Goodwin Procter achieved an important victory for People’s United Bank, the nation’s largest regional bank headquartered in New England, in a case of first impression concerning a data security breach. Patco Construction Company Inc., a commercial customer of the bank, brought suit alleging that the bank was responsible when third-party cybercriminals breached Patco’s computer system, stealing passwords and challenge question answers allegedly through the use of keylogging malware, and executed a series of fraudulent withdrawals from Patco’s checking account.
Patco filed suit against People’s United in 2009, alleging negligence, breach of contract, breach of fiduciary duty, unjust enrichment and conversion. After extensive discovery, including the depositions of multiple experts regarding the commercial reasonableness of the security procedures used by People’s United, both Patco and People’s United filed cross-motions for summary judgment.

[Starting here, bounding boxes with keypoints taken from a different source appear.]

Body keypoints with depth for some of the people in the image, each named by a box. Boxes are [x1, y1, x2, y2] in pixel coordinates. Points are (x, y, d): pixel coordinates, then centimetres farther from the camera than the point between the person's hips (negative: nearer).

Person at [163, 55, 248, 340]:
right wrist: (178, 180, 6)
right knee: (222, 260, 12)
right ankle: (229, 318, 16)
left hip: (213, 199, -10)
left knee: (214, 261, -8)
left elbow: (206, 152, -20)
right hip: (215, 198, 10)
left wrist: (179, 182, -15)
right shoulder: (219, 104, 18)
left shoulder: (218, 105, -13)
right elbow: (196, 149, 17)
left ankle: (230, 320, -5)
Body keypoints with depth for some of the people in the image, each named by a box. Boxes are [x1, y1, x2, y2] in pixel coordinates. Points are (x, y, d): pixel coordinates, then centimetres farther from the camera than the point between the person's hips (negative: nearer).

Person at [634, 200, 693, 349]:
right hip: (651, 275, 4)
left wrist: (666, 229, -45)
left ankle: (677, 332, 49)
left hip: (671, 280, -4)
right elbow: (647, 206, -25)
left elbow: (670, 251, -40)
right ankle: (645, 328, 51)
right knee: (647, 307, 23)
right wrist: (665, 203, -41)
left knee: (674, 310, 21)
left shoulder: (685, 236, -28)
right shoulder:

On May 27, 2011, Magistrate Judge John Rich recommended that the court grant People’s United’s motion for summary judgment on all six counts and deny Patco’s cross-motion for summary judgment. In a detailed, 70-page opinion, Rich found that People’s United had “demonstrated that the security procedures that it had in place as of May 2009 were commercially reasonable” under Article 4A of the UCC and that the rest of Patco's claims were preempted.
On August 3, 2011, Judge Brock Hornby held an oral argument on the summary judgment motions and Patco’s objections to the Magistrate’s recommendations. Goodwin argued the motions on behalf of People’s United Bank. In a decision issued on August 4, 2011, Judge Hornby upheld the Magistrate’s recommendation, granting the bank’s motion for summary judgment and denying Patco’s motion.
The case had been followed for two years by the national banking associations, as well as by American Banker and other industry publications.
“This was one of the first cases of its kind in the United States to deal with online hacking of bank accounts,” said Goodwin. “People's United Bank’s online banking security system is state of the art and among the best in use. Through this decision, the court recognized the commercial reasonableness of that system under the law."